A malnourished healthcare system endangers lives.
It is estimated that around 500 people each day could die because of NHS delays. People wait painstaking hours for ambulances to arrive. Horrifyingly, it has even become recurrent for dying patients to be left sleeping in corridors or on chairs, waiting for a hospital bed to be made free.
Dr Julia Patterson, author of Critical: Why the NHS is Being Betrayed and How We Can Fight For It, suspects that government underfunding of the NHS is intentional. If the NHS is seen struggling, then it makes privatisation appealing and appropriate. Privatisation is the lifeblood of Tory governance. However, Labour is also increasingly showing signs of neoliberal obsession, with Shadow Health secretary Wes Streeting preaching the benefits of using private healthcare providers instead of the NHS. This is an utter betrayal of Labour Party values.
Our NHS is in critical condition, but it can, and must be, revived.
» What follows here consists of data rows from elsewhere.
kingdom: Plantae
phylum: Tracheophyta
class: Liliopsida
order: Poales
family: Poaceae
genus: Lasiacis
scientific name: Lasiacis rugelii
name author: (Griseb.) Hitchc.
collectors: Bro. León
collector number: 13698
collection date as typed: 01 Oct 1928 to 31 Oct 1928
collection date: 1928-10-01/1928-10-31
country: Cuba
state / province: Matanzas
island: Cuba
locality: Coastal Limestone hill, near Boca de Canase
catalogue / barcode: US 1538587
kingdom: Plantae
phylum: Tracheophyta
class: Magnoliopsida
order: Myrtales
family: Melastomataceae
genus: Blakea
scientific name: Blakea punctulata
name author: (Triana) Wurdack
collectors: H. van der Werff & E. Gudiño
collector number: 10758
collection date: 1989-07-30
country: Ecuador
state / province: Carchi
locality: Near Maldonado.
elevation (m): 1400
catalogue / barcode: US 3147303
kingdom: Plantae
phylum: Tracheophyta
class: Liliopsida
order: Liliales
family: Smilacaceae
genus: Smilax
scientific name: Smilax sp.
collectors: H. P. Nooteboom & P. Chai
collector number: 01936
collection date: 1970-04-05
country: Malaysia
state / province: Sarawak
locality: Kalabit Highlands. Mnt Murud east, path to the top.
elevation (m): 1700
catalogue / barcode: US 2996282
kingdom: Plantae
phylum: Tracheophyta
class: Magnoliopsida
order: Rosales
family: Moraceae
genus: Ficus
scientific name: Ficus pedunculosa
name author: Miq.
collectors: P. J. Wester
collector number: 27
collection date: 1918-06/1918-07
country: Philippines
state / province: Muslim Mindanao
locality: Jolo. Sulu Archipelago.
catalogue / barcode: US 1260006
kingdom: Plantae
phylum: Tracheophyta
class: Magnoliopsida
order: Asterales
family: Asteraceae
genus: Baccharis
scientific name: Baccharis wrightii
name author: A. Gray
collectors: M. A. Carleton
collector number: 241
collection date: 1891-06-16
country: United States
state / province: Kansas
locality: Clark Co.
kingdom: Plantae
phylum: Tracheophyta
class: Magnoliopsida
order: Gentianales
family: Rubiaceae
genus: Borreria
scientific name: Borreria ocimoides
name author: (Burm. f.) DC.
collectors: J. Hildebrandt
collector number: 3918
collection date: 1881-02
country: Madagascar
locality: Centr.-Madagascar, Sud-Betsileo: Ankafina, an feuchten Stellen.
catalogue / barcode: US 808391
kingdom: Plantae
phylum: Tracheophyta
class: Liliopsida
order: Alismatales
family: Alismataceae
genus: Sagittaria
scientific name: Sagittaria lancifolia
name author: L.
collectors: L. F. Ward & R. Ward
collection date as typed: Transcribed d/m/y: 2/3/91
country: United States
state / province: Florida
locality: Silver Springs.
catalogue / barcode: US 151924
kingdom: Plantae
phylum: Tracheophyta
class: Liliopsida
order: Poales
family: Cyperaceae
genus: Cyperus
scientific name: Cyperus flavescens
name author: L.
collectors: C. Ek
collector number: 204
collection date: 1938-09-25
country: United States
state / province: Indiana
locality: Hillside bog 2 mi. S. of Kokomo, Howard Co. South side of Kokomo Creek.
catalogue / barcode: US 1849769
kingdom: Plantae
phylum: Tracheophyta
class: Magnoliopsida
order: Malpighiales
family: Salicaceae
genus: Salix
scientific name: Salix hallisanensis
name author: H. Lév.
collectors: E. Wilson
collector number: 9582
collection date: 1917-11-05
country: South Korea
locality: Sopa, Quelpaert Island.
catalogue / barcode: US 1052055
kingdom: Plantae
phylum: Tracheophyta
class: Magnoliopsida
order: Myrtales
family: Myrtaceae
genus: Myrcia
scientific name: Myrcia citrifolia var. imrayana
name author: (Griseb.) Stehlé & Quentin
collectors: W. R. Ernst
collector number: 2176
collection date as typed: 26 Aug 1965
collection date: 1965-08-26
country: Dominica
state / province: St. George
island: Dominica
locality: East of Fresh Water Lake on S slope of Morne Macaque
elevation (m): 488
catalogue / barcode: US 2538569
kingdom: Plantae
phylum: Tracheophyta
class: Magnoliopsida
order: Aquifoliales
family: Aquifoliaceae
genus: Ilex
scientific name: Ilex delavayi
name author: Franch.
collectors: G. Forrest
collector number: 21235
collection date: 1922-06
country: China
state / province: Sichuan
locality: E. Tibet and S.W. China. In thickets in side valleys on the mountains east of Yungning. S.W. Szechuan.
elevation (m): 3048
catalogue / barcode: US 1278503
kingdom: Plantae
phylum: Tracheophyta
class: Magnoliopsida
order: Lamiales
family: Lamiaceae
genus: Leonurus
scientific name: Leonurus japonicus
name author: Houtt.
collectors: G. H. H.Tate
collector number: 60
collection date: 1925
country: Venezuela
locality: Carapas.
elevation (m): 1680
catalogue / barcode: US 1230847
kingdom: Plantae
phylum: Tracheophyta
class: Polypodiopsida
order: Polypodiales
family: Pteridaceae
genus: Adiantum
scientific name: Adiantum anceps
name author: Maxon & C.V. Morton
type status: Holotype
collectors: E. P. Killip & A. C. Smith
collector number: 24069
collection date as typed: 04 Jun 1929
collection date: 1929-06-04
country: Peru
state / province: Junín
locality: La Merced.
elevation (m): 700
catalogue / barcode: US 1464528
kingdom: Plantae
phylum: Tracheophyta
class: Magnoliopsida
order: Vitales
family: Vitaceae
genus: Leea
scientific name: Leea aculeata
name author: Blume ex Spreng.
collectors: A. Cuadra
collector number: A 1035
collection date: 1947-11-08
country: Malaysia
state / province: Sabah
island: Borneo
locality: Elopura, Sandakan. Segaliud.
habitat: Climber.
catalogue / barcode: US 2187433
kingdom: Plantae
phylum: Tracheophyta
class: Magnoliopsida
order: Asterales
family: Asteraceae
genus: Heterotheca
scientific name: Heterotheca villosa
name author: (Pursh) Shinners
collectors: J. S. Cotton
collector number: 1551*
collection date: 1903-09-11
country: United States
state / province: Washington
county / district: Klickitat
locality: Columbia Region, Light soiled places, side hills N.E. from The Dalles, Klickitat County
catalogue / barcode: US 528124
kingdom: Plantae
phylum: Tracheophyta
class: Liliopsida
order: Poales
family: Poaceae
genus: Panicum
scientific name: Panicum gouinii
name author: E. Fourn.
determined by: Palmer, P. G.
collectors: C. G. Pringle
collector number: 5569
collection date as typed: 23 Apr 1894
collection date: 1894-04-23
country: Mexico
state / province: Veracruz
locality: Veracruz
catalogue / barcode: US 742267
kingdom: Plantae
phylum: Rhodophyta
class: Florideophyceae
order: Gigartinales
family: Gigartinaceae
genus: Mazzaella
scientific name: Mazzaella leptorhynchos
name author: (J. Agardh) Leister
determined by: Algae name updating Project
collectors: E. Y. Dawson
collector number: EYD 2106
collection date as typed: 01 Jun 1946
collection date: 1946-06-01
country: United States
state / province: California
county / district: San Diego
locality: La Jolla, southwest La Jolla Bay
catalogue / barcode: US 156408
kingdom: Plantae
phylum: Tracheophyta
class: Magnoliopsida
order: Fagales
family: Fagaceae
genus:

Public health needs investment; this is two-fold. Firstly, investing in the NHS: increasing workers’ wages; providing worker benefits; enacting social care and healthcare; and creating a clear, strategic staff train and retain scheme. Simultaneously, investing in public vitality to ensure healthy foods are affordable and accessible; expand low-emission zones; provide pedestrians with easy access to greenspaces and gyms; and, most importantly, address social inequalities.
As pithily stated by Dr Nick Mann, campaigner for Keep Our NHS: “The private sector profits from illness while the NHS delivers excellent value for money, without any profit motive: invest in the NHS model, don’t undermine it.”